### Document:

UNITED STATES DISTRICT COURT WESTERN DISTRICT OF WASHINGTON AT SEATTLE
Mar 29, 2012
CASE NO. C11-0498 RSM (W.D. Wash. Mar. 29, 2012)

Opinion

CASE NO. C11-0498 RSM

03-29-2012

FRANK COBLE, Plaintiff, v. ANITA RENFROE and ANITA RENFROE LLC, Defendants.


ORDER ON DEFENDANTS' MOTION FOR BILL OF COSTS

This matter comes before the Court on Defendants' motion for bill of costs. Dkt. # 54. Having reviewed the motion, Plaintiff's response, and Defendants' reply, the Court GRANTS IN PART and DENIES IN PART the motion.

I. BACKGROUND

Plaintiff commenced this action against Defendants on March 21, 2011, asserting claims for copyright infringement under the United States Copyright Law and unfair competition and false designation of origin under the Lanham Act. Defendants moved for summary judgment on both claims, asserting that Plaintiff could not show that the works at issue were substantially similar, that Plaintiff has not used a legally cognizable mark in commerce, and that Plaintiff cannot, in any event, establish any likelihood of confusion. Dkt. # 20. On February 15, 2012, the Court granted Defendants' motion for summary judgment as to all claims. Dkt. # 49.

Although Plaintiff was initially represented by counsel, he is now proceeding pro se.

(Collected data entries)

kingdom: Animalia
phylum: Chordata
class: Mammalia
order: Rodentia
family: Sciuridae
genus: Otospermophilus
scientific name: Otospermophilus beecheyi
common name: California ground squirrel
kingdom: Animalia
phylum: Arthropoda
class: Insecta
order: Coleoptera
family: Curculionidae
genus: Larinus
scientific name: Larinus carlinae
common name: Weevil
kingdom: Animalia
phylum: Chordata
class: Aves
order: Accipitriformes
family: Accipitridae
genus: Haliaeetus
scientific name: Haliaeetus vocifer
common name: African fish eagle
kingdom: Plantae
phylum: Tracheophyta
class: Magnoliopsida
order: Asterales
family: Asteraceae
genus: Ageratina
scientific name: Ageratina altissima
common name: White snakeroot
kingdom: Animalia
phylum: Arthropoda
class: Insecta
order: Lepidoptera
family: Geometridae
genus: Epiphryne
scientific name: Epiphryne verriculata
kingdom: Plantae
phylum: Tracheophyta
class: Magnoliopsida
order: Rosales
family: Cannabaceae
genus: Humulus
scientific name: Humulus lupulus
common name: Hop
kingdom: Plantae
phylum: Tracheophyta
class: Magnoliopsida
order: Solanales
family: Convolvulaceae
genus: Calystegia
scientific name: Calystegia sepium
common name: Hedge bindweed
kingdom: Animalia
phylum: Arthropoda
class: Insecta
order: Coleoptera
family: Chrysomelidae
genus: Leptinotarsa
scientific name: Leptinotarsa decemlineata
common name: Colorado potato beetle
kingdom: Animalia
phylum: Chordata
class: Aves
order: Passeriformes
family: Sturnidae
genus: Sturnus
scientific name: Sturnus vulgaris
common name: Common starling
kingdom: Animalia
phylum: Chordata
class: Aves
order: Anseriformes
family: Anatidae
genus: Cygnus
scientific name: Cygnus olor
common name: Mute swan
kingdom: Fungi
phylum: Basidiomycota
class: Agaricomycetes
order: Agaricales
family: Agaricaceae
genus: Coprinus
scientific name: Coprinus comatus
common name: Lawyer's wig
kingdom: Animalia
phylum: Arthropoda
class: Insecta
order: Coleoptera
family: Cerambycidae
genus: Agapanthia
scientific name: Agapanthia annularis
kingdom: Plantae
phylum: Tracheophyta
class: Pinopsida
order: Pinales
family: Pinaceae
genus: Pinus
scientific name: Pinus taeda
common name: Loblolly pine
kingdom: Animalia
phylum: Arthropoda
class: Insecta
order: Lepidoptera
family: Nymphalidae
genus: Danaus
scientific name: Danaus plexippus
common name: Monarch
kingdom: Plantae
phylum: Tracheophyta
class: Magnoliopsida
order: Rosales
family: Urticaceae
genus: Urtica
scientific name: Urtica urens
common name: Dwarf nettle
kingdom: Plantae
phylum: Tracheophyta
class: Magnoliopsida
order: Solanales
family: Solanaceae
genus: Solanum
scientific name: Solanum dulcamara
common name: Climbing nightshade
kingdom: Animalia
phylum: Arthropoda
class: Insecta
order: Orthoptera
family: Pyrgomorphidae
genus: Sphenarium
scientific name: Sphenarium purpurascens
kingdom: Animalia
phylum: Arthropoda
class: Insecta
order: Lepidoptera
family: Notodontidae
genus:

### Written task 1:
List every docket number cited in the court order.
### Written task 2:
Write the next part of the court order on the bill of costs, picking up after its last sentence.

### Exercise result 1:
Dkt. # 54, Dkt. # 20, Dkt. # 49

### Exercise result 2:
Defendants now move for an award of costs under the Lanham Act, the Copyright Act, and 28 U.S.C. § 1920. Defendants do not move for an award of attorney's fees.

II. DISCUSSION

A. Costs Under the Lanham Act

Although the Lanham Act provides for the recovery of the "costs of an action" under certain circumstances, such costs may be recovered only by the plaintiff. 15 U.S.C. § 1117(a)(3). As such, Defendants' motion is denied to the extent it seeks costs under the Lanham Act.

B. Costs Under the Copyright Act

Under the Copyright Act, "the court in its discretion may allow the recovery of full costs by or against any party other than the United States." 17 U.S.C. § 505. An award that furthers the underlying purposes of the copyright Act is "reposed in the sound discretion of the district courts." Fantasy, Inc., v. Fogerty, 94 F. 3d 553, 555 (9th Cir. 1996).

In deciding whether to award costs under the Copyright Act, courts in this circuit look to the following factors: (1) the degree of success obtained; (2) frivolousness of the claims; (3) motivation; (4) objective reasonableness of the legal and factual arguments in the case; and (5) the need to advance considerations of compensation and deterrence. Halicki Films, LLC v. Sanderson Sales and Marketing, 547 F. 3d 1213, 1230 (9th Cir. 2008). These factors are not exclusive, and not all need be considered or met. Fantasy, 94 F. 3d at 558.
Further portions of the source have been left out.